From pv magazine 05/2022
Wholesale electricity prices in Europe have been rising – a trend which started before the war in Ukraine, but is no doubt exacerbated by it. How long will it continue?
It’s impossible to tell of course, nobody has a crystal ball and under current conditions predicting in the near term, let alone the more distant future, is risky. It’s a basic liability issue. But we can understand the many different factors, including how long Russia’s war against Ukraine lasts, and whether imports of Russian gas by Europe (and potentially other relevant countries, especially in Asia) will eventually be banned. The weather in Asia and the Americas, and the availability of replacements for Russian coal in Europe/Japan are other factors which could contribute to continued price increases.
The medium-term development is important for those planning and building PV power plants. What do you expect for wholesale electricity prices in the medium term (five to 10 years)? Can PV investors rely on higher revenues?
As mentioned, the short-term outlook for Europe’s electricity prices is almost impossible to judge right now. Neither can we predict with any certainty whether politicians are going to intervene further in the markets, affecting how fast renewable power generation capacities can expand, for example.
Assuming that PV and wind will continue to be built quickly (supported either by subsidies or favorable market conditions), that the phasing down of coal and nuclear continues as scheduled, and the general energy transition progresses, we believe wholesale market prices will decline substantially in the mid-term versus current levels. This would be due to the presence of more renewable energy sources (RES) in the system, reducing the need for low-efficiency thermal plants, and a significantly less tight gas market (with increasing volumes of LNG coming online around 2025) more than compensating for higher carbon costs.
In the long term, factors such as the cost of investment in carbon capture, utilisation and storage and green hydrogen technologies could become a stabilising influence. Nevertheless, as long as Europe is dependent on LNG imports to cover its gas needs, the market will remain dependent on weather, as well as economic and political conditions in Asia and other regions of the world.
Axpo is a major PPA offtaker in Europe. What does electricity price volatility mean for new solar PPA prices and contracts?
The risks associated with PV development through PPAs have not changed; they always existed. However, we are now seeing most of them under an unprecedented spotlight, including factors such as electricity price volatility, regulatory uncertainty, CPI shocks, transportation difficulties, and permitting delays, among others.
PPAs as risk mitigation tools are adapting to this new reality with more flexible approaches to cope with potential delays, more short-term contracts to capture temporary price spikes, floor structures to leave potential price upsides within the project developer, and more structured approaches to capture higher prices, such as baseload hedges instead of traditional pay-as-produced contracts, and more.
PV plants with a PPA business model don’t need subsidies. Considering that electricity prices are high, what limits the growth of this sector?
Current limits include the not-in-my-backyard or the NIMBY social phenomenon, the limitations of electricity grid infrastructure, and sometimes complex, lengthy and bureaucratic approval/permitting processes, although these hurdles are now beginning to be addressed politically.

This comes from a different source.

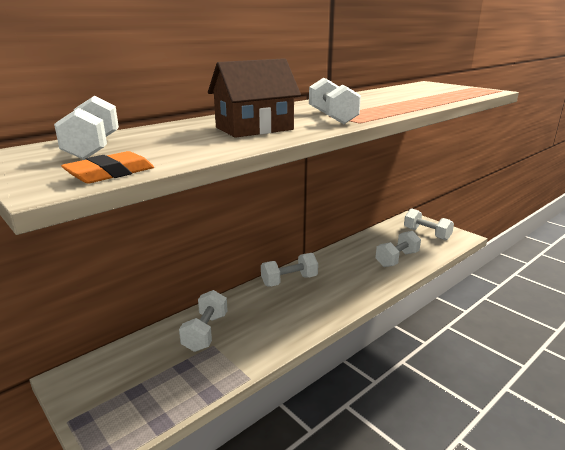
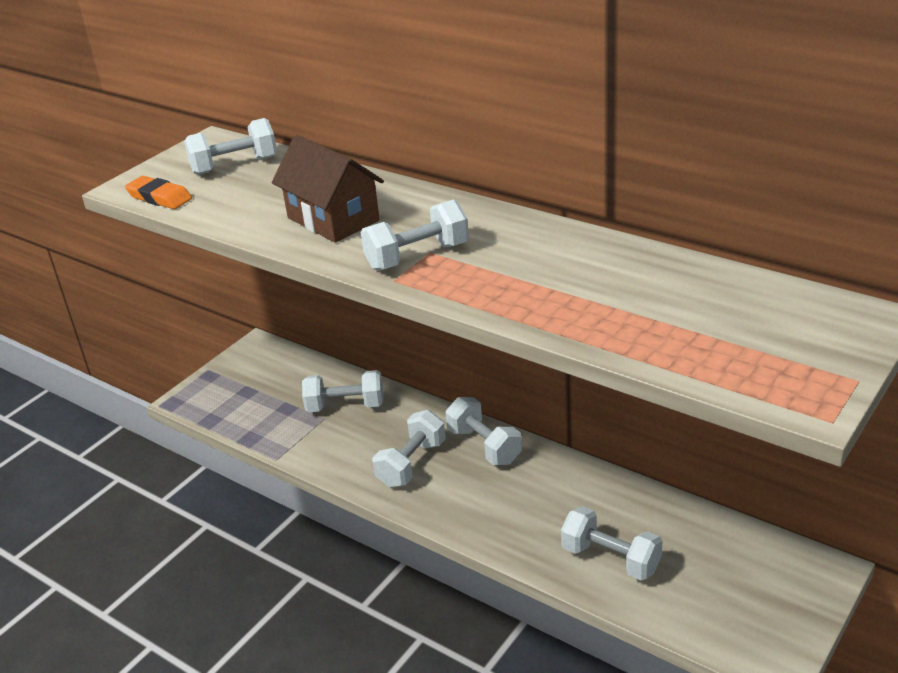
camera: 80 degrees right, 10 degrees up
white dumbbell [404,208,454,240] -> white dumbbell moved to [372,410,446,488]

The PV-PPA market in Spain is probably the most mature in Europe. What can other countries learn from there?
We have seen the Iberian PV-PPA market evolve over a very short period of time. We started with traditional pay-as-produced structures, in which the producer is paid a fixed price for the full production of a power plant. It was an environment where there was little demand for buying power long-term, and PPAs were seen as an alternative to pay-as-produced feed-in-tariffs.
In a more mature market with many different players, we now see more structured PPAs, where risks are not only borne by the off-taker, but also shared between the two parties. It makes a lot of sense, since pay-as-produced contracts provide very limited returns on the investment and are only suitable for very risk-averse investors. Higher ROIs are still achievable in more sophisticated PPA structures with shared risks, which should be suitable for investors with greater market knowledge and experience.
Does the uncertainty of electricity price instability make PPAs more attractive?
It most certainly does. PPAs are risk management tools that enable developers to secure their investments. These contracts are adapting to different investor needs and market views.